While living organisms can indeed use noise to control crucial differentiation programs, such as competence in Bacillus subtilis [15], [16], it is usually deleterious for the proper functioning of intracellular circuits. In fact, the improper function of some synthetic circuits in bacteria is a consequence of high levels of noise during the different processes of gene regulation [17], [18], [19], [20]. For the integration of stochasticity in decision-making switches, the resulting network architectures are usually associated with the generation of multi-stability, where it is possible for the cell to obtain multiple stable states [16], [21], [22]. In a multi-stable system, the presence of noise is crucial as small fluctuations during gene regulation determine the fate of the network and thus its final steady state [16], [21], [23].

An analysis of the stochastic process in cellular systems is fundamental not only for the understanding of the underlying process in a given regulatory network, but also for the proper characterization of molecular components that regulate synthetic circuits [24], [25], [26]. Thus, single-cell methodologies based on fluorescent proteins, such as GFP, are crucial for the analysis of noise. While classical approaches based on the enzymatic quantification of a reporter gene (e.g., lacZ) only provide information concerning the gene expression process within a population, fluorescent reporter assays offer high resolution information at the single cell level [11]. Ideally, a single reporter system should be instrumental to examine both of these aspects, but indicator products (e.g., fluorescent proteins) that are best suited for use in single cells perform poorly in cultures because of quenching and other optical interferences. Similarly, the best population-level reporters (e.g., lacZ and luxAB) give diffuse signals that prevent the examination of particular bacteria. One possible solution is the combination of two reporter products in a single transcriptional unit [27], [28] or hybrid functional polypeptide [29]. Unfortunately, these constructs are only amenable for model bacteria, such as E. coli, and the toolbox for less standardized microorganisms, such as environmental Gram-negative bacteria, is much more scarce [30], [31]. For instance, the soil bacterium Pseudomonas putida KT2440 is endowed with the remarkable capability to degrade aromatic compounds [31], [32]. As this organism is naturally adapted to deal with toxic pollutants, it is a more versatile bacterium for in situ applications, such as biosensing xenobiotics [33], [34] and the mineralization of chemical contaminants. Yet, the number of tools available for studying gene expression in this bacterium –as well as in other Gram-negative microorganisms, is scarce as compared to E. coli.

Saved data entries
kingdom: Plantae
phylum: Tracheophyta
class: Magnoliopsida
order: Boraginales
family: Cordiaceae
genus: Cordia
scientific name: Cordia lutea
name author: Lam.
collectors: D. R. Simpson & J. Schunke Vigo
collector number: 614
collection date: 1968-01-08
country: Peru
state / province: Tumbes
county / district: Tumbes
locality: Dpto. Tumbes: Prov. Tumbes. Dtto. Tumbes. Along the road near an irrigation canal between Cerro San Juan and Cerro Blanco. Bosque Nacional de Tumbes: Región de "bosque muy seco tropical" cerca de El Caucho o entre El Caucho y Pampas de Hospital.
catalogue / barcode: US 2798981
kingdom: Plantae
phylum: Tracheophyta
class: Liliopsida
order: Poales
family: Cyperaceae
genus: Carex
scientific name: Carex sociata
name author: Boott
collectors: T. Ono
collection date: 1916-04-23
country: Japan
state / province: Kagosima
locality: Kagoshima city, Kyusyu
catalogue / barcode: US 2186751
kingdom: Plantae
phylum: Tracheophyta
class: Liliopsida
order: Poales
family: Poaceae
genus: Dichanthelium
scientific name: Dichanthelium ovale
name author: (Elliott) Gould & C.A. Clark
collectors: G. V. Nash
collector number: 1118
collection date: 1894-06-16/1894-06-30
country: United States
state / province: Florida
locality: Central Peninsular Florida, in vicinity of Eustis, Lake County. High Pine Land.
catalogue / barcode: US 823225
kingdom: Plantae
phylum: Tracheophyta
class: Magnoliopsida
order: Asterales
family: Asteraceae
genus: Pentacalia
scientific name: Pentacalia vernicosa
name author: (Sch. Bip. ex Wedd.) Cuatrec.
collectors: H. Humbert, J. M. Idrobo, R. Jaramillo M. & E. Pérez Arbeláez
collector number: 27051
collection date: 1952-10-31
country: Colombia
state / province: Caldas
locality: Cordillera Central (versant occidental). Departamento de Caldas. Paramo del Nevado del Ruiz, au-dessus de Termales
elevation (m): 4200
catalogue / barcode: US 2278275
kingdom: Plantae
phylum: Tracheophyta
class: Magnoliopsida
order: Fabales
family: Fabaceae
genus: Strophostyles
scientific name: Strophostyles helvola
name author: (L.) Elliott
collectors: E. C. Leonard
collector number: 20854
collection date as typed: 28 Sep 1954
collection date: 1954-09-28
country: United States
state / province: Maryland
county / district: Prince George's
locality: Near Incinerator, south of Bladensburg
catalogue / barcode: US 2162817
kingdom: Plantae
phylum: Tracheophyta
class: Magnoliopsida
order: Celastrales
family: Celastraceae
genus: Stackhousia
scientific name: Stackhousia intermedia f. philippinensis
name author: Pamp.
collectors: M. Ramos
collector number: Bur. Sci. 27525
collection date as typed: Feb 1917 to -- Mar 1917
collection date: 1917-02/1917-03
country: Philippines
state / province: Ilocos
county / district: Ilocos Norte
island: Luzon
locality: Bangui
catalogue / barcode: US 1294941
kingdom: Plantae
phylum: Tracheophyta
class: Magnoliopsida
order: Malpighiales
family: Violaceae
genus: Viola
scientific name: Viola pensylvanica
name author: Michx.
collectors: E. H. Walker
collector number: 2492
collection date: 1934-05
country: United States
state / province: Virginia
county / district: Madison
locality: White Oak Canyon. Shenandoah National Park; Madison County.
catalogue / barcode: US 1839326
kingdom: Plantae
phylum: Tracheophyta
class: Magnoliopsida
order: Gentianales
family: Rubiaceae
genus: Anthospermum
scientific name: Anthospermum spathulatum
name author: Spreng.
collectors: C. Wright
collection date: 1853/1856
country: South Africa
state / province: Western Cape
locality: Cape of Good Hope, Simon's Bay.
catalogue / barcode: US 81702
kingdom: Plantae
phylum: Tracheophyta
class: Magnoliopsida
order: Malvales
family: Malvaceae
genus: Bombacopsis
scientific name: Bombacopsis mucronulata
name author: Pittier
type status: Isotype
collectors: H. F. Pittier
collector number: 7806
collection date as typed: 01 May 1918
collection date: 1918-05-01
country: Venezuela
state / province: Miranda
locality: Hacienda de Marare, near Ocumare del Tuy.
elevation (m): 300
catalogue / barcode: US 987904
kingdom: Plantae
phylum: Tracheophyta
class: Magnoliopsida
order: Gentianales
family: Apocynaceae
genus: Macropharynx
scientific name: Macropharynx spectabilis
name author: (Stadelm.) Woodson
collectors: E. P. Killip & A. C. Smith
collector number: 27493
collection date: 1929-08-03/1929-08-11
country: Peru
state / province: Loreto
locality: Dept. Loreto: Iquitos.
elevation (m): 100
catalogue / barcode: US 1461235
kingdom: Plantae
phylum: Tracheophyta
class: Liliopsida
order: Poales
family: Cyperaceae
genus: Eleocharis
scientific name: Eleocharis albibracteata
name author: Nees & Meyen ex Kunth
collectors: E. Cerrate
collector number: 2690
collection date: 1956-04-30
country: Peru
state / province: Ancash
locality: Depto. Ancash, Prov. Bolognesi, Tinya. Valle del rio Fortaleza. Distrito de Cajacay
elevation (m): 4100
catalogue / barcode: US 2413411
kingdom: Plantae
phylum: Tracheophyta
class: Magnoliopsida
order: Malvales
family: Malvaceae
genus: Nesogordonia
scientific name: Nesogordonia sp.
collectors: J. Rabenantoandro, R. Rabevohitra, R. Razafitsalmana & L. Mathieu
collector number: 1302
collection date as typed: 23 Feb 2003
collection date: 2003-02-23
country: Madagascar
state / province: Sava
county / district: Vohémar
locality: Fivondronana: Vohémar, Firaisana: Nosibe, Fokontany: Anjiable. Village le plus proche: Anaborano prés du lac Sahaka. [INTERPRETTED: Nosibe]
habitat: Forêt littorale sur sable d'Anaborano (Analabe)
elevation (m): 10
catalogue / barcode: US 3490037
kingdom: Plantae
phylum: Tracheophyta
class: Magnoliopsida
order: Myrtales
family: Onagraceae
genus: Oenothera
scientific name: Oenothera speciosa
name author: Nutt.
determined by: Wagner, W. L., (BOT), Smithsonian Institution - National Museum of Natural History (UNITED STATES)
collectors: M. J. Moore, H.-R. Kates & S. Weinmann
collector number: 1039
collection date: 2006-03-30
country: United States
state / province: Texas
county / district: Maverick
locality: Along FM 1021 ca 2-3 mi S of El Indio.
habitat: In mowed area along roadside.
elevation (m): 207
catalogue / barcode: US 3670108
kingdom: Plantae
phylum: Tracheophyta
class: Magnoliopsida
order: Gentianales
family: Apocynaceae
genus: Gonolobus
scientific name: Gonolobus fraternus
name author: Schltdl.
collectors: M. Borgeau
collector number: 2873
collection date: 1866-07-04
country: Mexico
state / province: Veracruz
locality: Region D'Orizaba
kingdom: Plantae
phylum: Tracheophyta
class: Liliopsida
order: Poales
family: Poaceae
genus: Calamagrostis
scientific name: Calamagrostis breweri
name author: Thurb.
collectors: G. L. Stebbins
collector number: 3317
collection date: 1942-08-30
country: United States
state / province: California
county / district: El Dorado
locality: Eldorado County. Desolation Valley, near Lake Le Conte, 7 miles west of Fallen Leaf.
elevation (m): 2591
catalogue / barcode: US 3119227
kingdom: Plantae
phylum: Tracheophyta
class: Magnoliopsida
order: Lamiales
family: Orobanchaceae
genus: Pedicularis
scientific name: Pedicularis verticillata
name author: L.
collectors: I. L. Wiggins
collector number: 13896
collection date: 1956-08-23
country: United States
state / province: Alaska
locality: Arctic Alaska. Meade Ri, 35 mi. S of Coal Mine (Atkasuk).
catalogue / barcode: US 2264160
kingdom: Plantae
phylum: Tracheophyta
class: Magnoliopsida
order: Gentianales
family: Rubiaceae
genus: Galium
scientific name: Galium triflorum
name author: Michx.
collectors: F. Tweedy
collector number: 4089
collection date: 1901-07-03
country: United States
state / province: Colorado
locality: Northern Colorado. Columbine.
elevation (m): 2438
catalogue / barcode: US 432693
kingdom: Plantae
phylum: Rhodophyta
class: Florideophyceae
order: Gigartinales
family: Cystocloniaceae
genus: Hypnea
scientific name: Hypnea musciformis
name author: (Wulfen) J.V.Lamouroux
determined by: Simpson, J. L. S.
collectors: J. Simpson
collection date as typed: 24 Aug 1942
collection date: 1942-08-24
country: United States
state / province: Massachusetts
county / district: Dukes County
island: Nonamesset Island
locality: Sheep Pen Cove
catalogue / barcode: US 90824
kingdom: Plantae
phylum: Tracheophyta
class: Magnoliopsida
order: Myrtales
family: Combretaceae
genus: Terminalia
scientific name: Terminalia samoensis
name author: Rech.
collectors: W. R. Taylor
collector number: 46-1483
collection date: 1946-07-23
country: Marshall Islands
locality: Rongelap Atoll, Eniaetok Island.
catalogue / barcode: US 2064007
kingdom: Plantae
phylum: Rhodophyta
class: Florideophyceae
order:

> **What the exercise asks**
Please answer these questions using the passage on gene expression noise:
1. In which bacterium does competence serve as an example of noise controlling a differentiation program?
2. What makes fluorescent proteins perform poorly in cultures?
3. What remarkable capability does Pseudomonas putida KT2440 have?
The records are separate material and are not part of the text.

> **Expected answer**
1. Bacillus subtilis
2. Quenching and other optical interferences
3. It can degrade aromatic compounds.